I always know in my heart that there are soooo many amazing kids and human beings of all ages in the world around us. Why do the few rotten apples get so much attention?
This is such a GREAT cause. If you would like to contribute, please contact their mom, Donna Ray, at this email address: firstname.lastname@example.org Please give, if you can--it's a great way for power-full kids to see that the world has so many other amazing people who want the world to be a beautiful place. They will make their donation just before Easter, so don't delay.
How do you see other people making the world a beautiful place.
Posted by Brave Teacher Mim at 12:43 PM
Sunday, April 3, 2011
"Together we are greater than our parts." I think we should be taught to live by and really believe this principle. Here are some ways I've been seeing, experiencing and witnessing this recently:
My magic purple bag and idea notebook are shown above. I never thought I had time for writing down my ideas, but in Flying Lesson by Kelly Rae Roberts, she said she keeps everything in notebooks to begin with. She is such a beautiful and creative artist. I'm recommending her course and ebooks, if you are a creative spirit who wants to make money and not be a starving artist. I can't even tell you how much good stuff I've written in that notebook in the past 2 months--chapter titles for a book. Affirmations for teachers. A complete and detailed outline for my adventurous course The Art and Soul of a Brave Teacher. My mission statement. And so many more goodies that will soon be revealed.

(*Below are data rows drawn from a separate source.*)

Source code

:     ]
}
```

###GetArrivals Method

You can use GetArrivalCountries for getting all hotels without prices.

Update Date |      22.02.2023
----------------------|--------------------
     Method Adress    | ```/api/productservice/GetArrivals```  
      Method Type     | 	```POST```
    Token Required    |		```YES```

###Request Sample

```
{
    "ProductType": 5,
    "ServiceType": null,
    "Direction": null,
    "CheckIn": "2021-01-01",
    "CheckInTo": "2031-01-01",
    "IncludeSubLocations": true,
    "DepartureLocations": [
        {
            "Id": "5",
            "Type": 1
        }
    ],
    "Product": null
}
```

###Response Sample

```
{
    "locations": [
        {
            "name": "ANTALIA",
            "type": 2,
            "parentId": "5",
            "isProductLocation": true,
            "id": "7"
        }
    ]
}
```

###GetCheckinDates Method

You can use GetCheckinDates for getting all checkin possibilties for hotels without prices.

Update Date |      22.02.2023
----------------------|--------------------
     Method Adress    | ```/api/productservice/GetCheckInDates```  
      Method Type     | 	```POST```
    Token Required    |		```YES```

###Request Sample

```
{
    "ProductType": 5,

Brave Women's Breakfast for April--finding surprising connections and empowering each others ideas and thoughts.
Finding blogs that unexpectedly propel my secret future ideas forward. Two right now are scoutie girl where tara gentile offers a FREE 8 session course, and if that's good for you, you might also look for other courses/opportunities with Tara Gentile here. And then there is Goddess Leonie down under in Australia. Her 3 part blogs on business really spoke to me.
This week is Spring Break! and even though I'm starting out a little under the weather, do I need to say more? I'm brimming with ideas--if I can just accomplish a fraction of them!
The ripple effects of the Hopeful World course I took in December with Jen Lemen, Odette and Innocent are still being felt on an almost daily basis in my life. I feel such great gratitude for them.
And we are potty training at our house this week. Boy is that a collaborative effort! I'll keep you updated on progress!
Who do you collaborate with? What do you have to offer the world today?